Because of sites like My Red Book and Craigslist, Marshall dubbed Internet prostitution “the biggest or fastest-growing profession.”
But there’s a fine line between what’s legal and what’s not. Escorts who dance, strip or touch themselves or one another are not doing anything illegal. “But no one’s interested in those services,” said Schneider, who sees “escort” as just another name for “prostitute.”
One escort who goes by the professional name “Marlowe” said that she won’t take a new client who doesn’t have at least two references available from other women. By relying on references, which she can get over the Internet, she decreases her chance of being hurt or caught up in law-enforcement operations. She says she’s met women who even accept work references, calling during business hours to confirm a client’s identity.
Marlowe was one of the providers at the C4P event in August.

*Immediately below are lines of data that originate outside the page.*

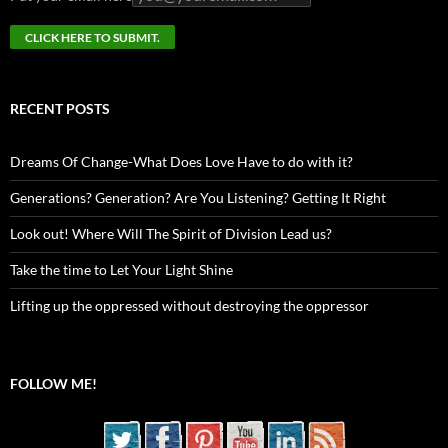
RECENT POSTS
Dreams Of Change-What Does Love Have to do with it?
Generations? Generation? Are You Listening? Getting It Right
Look out! Where Will The Spirit of Division Lead us?
Take the time to Let Your Light Shine
Lifting up the oppressed without destroying the oppressor
FOLLOW ME!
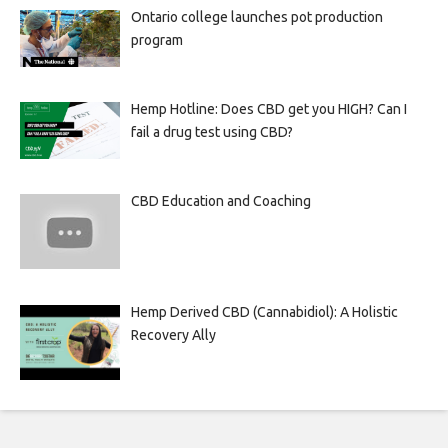
Ontario college launches pot production
program
Hemp Hotline: Does CBD get you HIGH? Can I
fail a drug test using CBD?
CBD Education and Coaching
Hemp Derived CBD (Cannabidiol): A Holistic
Recovery Ally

“I wasn’t worried, mainly because I was not doing anything wrong. I had a drink in my hand, but I’m over 21. I have no warrants.”
Marlowe said that she often attends the C4P parties because the lingerie shows are a way for women to market themselves to new clients. “They get to meet you face to face,” she said. “That, and they’re just a lot of fun.”
Marlowe is currently a college student. She started marketing on My Red Book about a year ago after meeting other women in the business as an exotic dancer. “I don’t believe I should be prosecuted for my chosen profession,” she said. “I don’t feel there’s anything wrong with it.” She’s a member of C4P and a firm supporter of decriminalizing prostitution. If prostitution’s legalized, it can be regulated. If it’s just decriminalized, she can simply stop looking over her shoulder.
Regarding the August pajama party, Schneider says it comes down to one thing: whether Sacramento wants this kind of thing in its community. Smith and Marlowe think it comes down to something else: whether it’s worth the resources to fight prostitution rather than violent crime.
Nobody ever complains about what goes on behind closed doors anyway, said Smith. “Illegality drives the whole trade underground.”